George Zimmerman’s case also took aim at HarperCollins Publishers, which promoted a book written by Trayvon Martin’s parents, as well as two witnesses from his 2013 trial. The suit listed both Brittany Diamond Eugene and Rachel Jeantel for allegedly being dishonest during George Zimmerman’s trial.
Judge Tosses Lawsuit
Meanwhile, a Florida judge tossed the entire lawsuit, including all of George Zimmerman’s claims of fraud. In his ruling, Judge John Cooper noted Zimmerman had not shown “any fraudulent representation,” and “there can be no claim for conspiracy to defraud if there is no adequately stated claim for fraud.”
In his original filing, Zimmerman, considered by many as a racist vigilante, claimed that the defendants, including Trayvon Martin’s family, wanted to “destroy his good will and reputation in the community.”

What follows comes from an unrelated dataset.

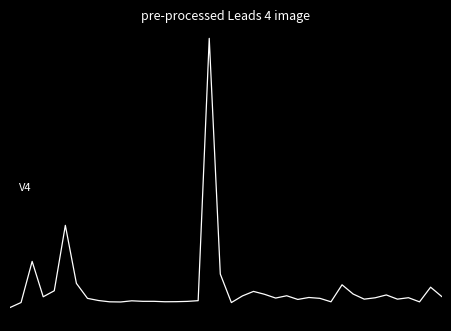

Does the chart have visible grid lines?

No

Regarding the two young women listed in the suit, Zimmerman alleged that Eugene did not want to testify in the original murder case, and that her sister, Ms. Jeantel, misrepresented herself. Jeantel later testified in George Zimmerman’s murder case.
Background on Original Case
George Zimmerman was found not guilty of murdering Trayvon Martin in 2013 in a case that spurred a national discourse on racism and the birth of the Black Lives Matter movement. Zimmerman, who was a volunteer watch supervisor in Travon Martin’s father’s gated community, killed young Trayvon Martin, who was walking to a relative’s home after buying skittles and tea.
Authorities later attempted to charge Zimmerman with a federal crime for young Trayvon Martin’s murder. However, the United States Department of Justice eventually stated there was insufficient evidence to prosecute him on those charges.